Jean Jodelle est entrepreneur et philanthrope. Il aime son travail car il rend possible aux femmes d’avoir des corrections esthétiques pour peu d’argent. Ses prothèses sont les plus bon marchées dans le monde entier. En plus, il vit l’idéal de diversité dans son entreprise en précisément sélectionnant ses employés. Afin que l’équipe soit motivée, il leur envoie un poème chaque matin. Quand son ami d’enfance Louis a besoin d’un poste, il l’embauche directement. Il ne dure pas trop longtemps jusqu’à ce que celui-ci comprend comment le principe de l’usine Jodelle Implants fonctionne : pour garantir un prix minime, on n’utilise pas le gel prescrit mais du matériel sans admission pour l’usage médical. Tout le monde se réjouit des frais, mais le vrai prix qu’ils paient est beaucoup plus haut.
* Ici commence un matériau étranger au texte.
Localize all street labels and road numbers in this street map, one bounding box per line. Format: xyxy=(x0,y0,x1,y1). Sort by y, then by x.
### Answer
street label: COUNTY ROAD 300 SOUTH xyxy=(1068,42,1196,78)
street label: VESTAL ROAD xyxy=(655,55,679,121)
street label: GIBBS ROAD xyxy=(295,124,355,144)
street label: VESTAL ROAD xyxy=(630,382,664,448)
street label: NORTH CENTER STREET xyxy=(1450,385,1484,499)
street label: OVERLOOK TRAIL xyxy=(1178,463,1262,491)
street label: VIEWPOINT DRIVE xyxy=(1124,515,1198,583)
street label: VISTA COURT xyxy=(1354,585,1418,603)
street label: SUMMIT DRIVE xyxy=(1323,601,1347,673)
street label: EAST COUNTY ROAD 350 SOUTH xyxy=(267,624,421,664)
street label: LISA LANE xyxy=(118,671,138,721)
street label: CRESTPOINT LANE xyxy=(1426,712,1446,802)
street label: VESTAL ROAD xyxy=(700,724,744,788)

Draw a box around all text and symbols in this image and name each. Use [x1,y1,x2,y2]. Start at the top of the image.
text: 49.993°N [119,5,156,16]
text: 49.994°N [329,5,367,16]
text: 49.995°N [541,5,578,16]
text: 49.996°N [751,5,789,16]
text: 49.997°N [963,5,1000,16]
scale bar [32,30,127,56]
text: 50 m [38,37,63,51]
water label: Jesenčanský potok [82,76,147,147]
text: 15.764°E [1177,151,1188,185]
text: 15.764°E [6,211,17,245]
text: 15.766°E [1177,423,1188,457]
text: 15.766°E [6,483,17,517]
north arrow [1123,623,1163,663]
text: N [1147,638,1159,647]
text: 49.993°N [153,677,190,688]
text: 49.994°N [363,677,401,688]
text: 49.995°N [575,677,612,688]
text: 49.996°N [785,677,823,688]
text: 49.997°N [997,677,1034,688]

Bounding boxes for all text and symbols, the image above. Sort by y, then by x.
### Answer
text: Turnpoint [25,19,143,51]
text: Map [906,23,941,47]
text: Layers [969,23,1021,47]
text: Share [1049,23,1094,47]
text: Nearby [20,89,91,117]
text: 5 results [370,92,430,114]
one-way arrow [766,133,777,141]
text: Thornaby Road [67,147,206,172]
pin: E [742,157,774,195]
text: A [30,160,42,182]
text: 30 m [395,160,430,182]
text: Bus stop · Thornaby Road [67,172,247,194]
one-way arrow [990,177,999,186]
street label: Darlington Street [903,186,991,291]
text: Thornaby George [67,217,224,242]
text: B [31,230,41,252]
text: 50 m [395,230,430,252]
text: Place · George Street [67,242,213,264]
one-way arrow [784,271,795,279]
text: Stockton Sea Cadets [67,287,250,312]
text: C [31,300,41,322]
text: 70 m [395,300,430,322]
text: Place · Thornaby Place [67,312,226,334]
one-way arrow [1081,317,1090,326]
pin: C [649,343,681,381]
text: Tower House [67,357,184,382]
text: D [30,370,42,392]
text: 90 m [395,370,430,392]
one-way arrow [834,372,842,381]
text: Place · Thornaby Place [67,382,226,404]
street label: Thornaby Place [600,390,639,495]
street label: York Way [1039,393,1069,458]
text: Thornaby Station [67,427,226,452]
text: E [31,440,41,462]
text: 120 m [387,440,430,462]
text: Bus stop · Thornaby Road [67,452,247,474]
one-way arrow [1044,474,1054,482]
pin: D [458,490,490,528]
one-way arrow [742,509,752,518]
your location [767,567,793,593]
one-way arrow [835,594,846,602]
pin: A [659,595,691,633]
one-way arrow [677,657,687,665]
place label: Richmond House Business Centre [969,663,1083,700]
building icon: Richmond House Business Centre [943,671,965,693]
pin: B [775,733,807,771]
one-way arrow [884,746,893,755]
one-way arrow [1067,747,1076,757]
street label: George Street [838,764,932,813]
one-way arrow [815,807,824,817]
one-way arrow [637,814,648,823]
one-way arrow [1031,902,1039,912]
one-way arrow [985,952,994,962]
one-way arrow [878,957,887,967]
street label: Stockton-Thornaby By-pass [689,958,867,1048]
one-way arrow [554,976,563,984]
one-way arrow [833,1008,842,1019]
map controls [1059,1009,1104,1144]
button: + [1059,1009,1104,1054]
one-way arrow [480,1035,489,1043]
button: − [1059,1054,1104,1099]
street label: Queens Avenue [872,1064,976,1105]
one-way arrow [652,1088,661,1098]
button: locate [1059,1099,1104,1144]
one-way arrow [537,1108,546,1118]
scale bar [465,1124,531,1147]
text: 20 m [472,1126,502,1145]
« Une histoire trop française » rappelle vite le scandale des prothèses mammaires PIP qui a choqué non seulement la France en 2010. Fabrice Pliskin raconte l’histoire d’un point de vue très personnel d’un côté du patron, de l’autre de Louis. Ce qui est frappant est le fait qu’on arrive même à comprendre leurs arguments. S’ils travaillent avec du matériel agrée, leurs prothèses deviennent trop chères et ainsi, cent vingt personnes risquent de perdre leur travail. Cent vingt familles sans revenu, cent vingt familles qui affectent la sécurité sociale. Comme ils exportent la majorité de leurs produits et comme la plupart des femmes les utilise sans nécessité mais plutôt à cause de vanité, le risque est acceptable. Quand même, l’un ou l’autre a des doutes et une mauvaise conscience ce qui est rassurant du moins.

Quoique le sujet soit grave, en plus comme l’histoire n’est pas du tout fictive mais réelle, l’auteur arrive à présenter l’affaire d’une manière ironique et souvent amusante. J’ai pris beaucoup de plaisir en lisant avant tout quand la démesure de Jean Jodelle parle : il a un comité « extraordinaire » qui est convoqué chance année au mois de novembre. Il lui offre la décision entre le gel Jodelle et le gel « Bruxelles » et son « réponse engage l’avenir de l’entreprise ». Cette mascarade aide les employés à se sentir moins coupable comme la décision a été prise collectivement et Jean Jodelle réaffirme chaque année que ce qu’il veut « par-dessus tout, c’est éviter un drame humain. »  Fraternité – un des principes de la révolution a été transformer en « fraternité dans la faute, fraternité dans la fraude. » Ils sont dans la même galère et attendent la chute ensemble.

Ce qu’on comprend vite en lisant, c’est comment les structures humaines fonctionnent. La pression du groupe sous un leader charismatique les empêche d’agir avec raison. Ainsi, un des plus importants scandales sanitaires se pouvait produire.